A birthmother is facing challenges. The majority of birthmothers who place children for adoption domestically are not actually teens: they are in their twenties! Therefore, the stereotype that a birthmother is just too young to raise a baby may be inaccurate. Often, she is a full-grown woman, and she is choosing adoption for a different reason. She may be facing challenges that we can’t imagine.
A birthmother chooses adoptive parents for different reasons. We may never know why a birthmother picks a certain family to raise her child. When birthmothers look at profiles of adoptive parents, different things might impress them. For example, I heard a birthmother say that she chose birthparents who ice skated, because she used to do that as a child and wanted her child to have some of the same experiences that she did. Some birthmothers express a spiritual feeling, which helps them to just intuitively know where their child belongs. Some even express a feeling that the baby never felt like theirs, and that they were entrusted with the job of delivering the baby to his parents.
A birthmother wants to be defended. When I hear someone say, “Well, I could never give my baby up” , especially in front of my child, I bristle. I got in the habit of defending birthmothers, long before my son could understand, so that he would hear me and be able to mimic my responses later. A birthmother chose adoption out of love, and that makes her far more amazing than anyone who questions her decision.
Each birthmother has different needs. Some birthmothers need to see the baby on a regular basis; some may need to see pictures; some may just prefer email updates because pictures are too painful; some may need to distance themselves completely in order to deal with the pain. All of these are okay. I have no idea what I would need if I were in their shoes.
A birthmother doesn’t want to be forgotten. It is very important to a birthmother (and to me) that we teach the child about her. She wants him to know how much he was loved, how much she struggled with her decision, and who she was.
I have gone through many different emotions about birthmothers – awe, fear, anxiety, love, even a little jealousy. I believe that my son’s soul belongs in our family, and that it didn’t matter in what body he came here. Our bodies are just a vessel for our soul. His birthmother brought him to us when my body couldn’t carry him. I love my son exactly the way he is, but sometimes I feel a little jealousy of his birthmother because I wish he would have just come from my body. On the other hand, I also feel completely in love with her for bringing us this little soul and want to celebrate her – and her genes and her selflessness and all that she is!
Sometimes people pretend his birthmother doesn’t exist, I think, but not intentionally.

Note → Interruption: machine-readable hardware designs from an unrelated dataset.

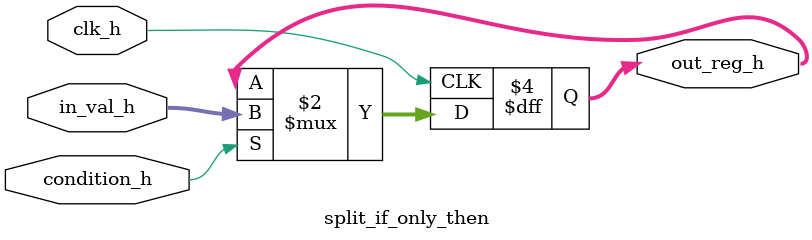
<source format=sv>
module split_if_only_then (
    input logic clk_h,
    input logic condition_h,
    input logic [7:0] in_val_h,
    output logic [7:0] out_reg_h
);
    always @(posedge clk_h) begin
        if (condition_h) begin
            out_reg_h <= in_val_h;
        end
    end
endmodule


</source>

I might be the only one who thinks about her every day. I have taught R to pray for her every night- both to thank her and to bless her. I have to admit that sometimes I might feel just the tiniest bit flattered that people forget about his birthmother, because that means that they truly accept me as his mother. However, I know that his birthmother is extremely important and should never be forgotten. I am teaching him that he has two mothers, two stories, two histories. He will be taught to love her and respect her.
I really only answer to my son when it comes to his birthmother. Someday, I will have to fill in more details for him. Someday, I will have to answer the harder questions. Someday, I will need to show him our correspondence and the paperwork I have. Until that day, we will talk and we will pray. And we will teach others to love and respect birthmothers.